Single source of truth for channels

neurodent.constants.mappings.CHANNEL_ABBREVS = ['LMot', 'RMot', 'LBar', 'RBar', 'LHip', 'RHip', 'LAud', 'RAud', 'LVis', 'RVis']#

Ordered canonical channel abbreviations. Derived from CHANNEL_MAP keys.

neurodent.constants.mappings.CHANNEL_ABBREV_BY_RAW = {'LAud': 'LAud', 'LBar': 'LBar', 'LHip': 'LHip', 'LMot': 'LMot', 'LVis': 'LVis', 'RAud': 'RAud', 'RBar': 'RBar', 'RHip': 'RHip', 'RMot': 'RMot', 'RVis': 'RVis'}#

Exact reverse lookup {raw channel name: canonical abbrev}. Derived from CHANNEL_MAP; the sole resolution table for resolve_channel (exact match only — no inference).

neurodent.constants.mappings.DF_SORT_ORDER = {'band': ['delta', 'theta', 'alpha', 'beta', 'gamma'], 'channel': ['average', 'all', 'LMot', 'RMot', 'LBar', 'RBar', 'LHip', 'RHip', 'LAud', 'RAud', 'LVis', 'RVis'], 'genotype': ['WT', 'KO'], 'isday': [True, False], 'sex': ['Male', 'Female']}#

Defines categorical sort orders for DataFrame columns. The channel entry is derived from CHANNEL_ABBREVS.

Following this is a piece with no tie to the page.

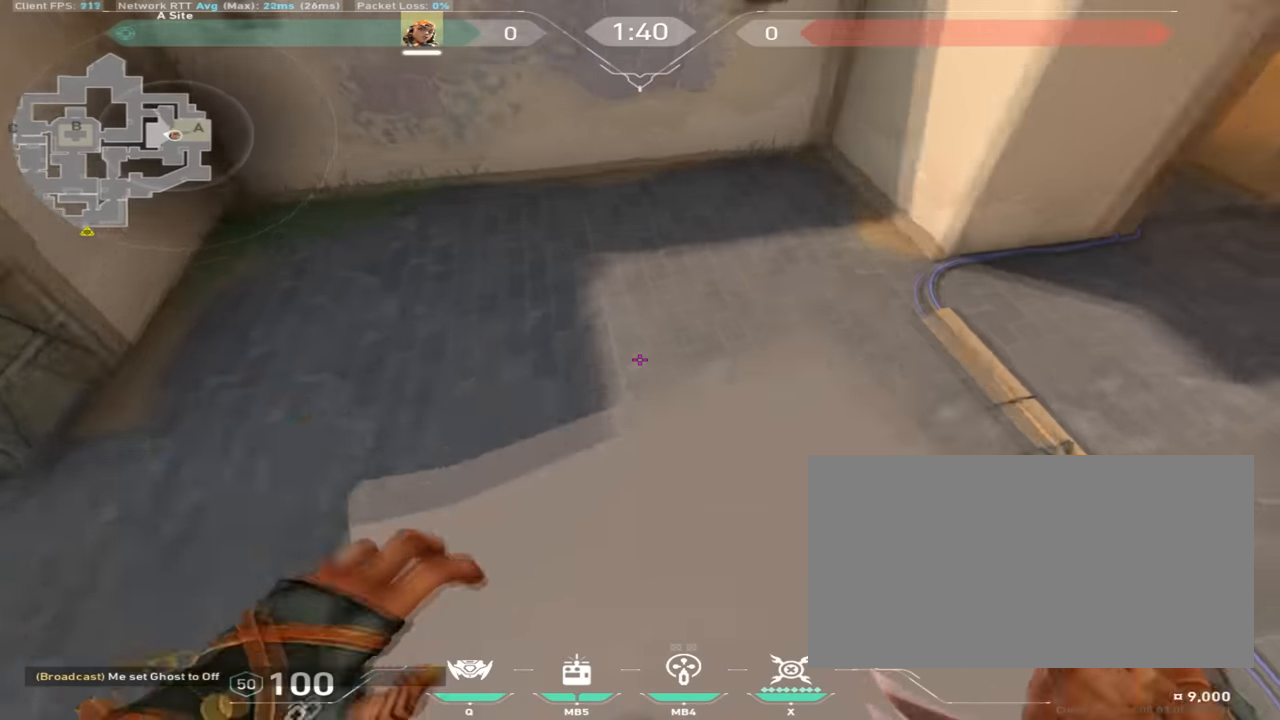
{"keys": ["d"], "mouse": [], "events": [[400, "w", "up"]]}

neurodent.constants.mappings.DATEPARSER_PATTERNS_TO_REMOVE = ['[A-Z]+\\d+', '\\([0-9]+\\)', '(?:\\b\\d\\s){1,}(\\d\\b)?', '\\s\\d$']#

Regex patterns to strip from filenames before date parsing.

neurodent.constants.mappings.DEFAULT_DAY = datetime.datetime(2000, 1, 1, 0, 0)#

Fallback date when parsing fails.

neurodent.constants.mappings.FEATURE_LABELS = {'alphadelta': 'Alpha/Delta Ratio', 'ampvar': 'Amplitude Variance', 'cohere': 'Coherence', 'imcoh': 'Imaginary Coherence', 'logampvar': 'Log(Amplitude Variance)', 'lognspike': 'Log(Spike Count)', 'logpsdband': 'Log Band Power', 'logpsdfrac': 'Log Power Fraction', 'logpsdtotal': 'Log(Total PSD)', 'logrms': 'Log(RMS)', 'nspike': 'Spike Count', 'pcorr': 'Pearson Correlation', 'psd': 'PSD ($\\mu V^2/Hz$)', 'psdband': 'Band Power', 'psdfrac': 'Power Fraction', 'psdslope': 'PSD Slope', 'psdtotal': 'Total PSD', 'rms': 'RMS', 'zcohere': 'Z-Coherence', 'zimcoh': 'Z-Imaginary Coherence', 'zpcorr': 'Z-Pearson Correlation'}#

Canonical display labels for features.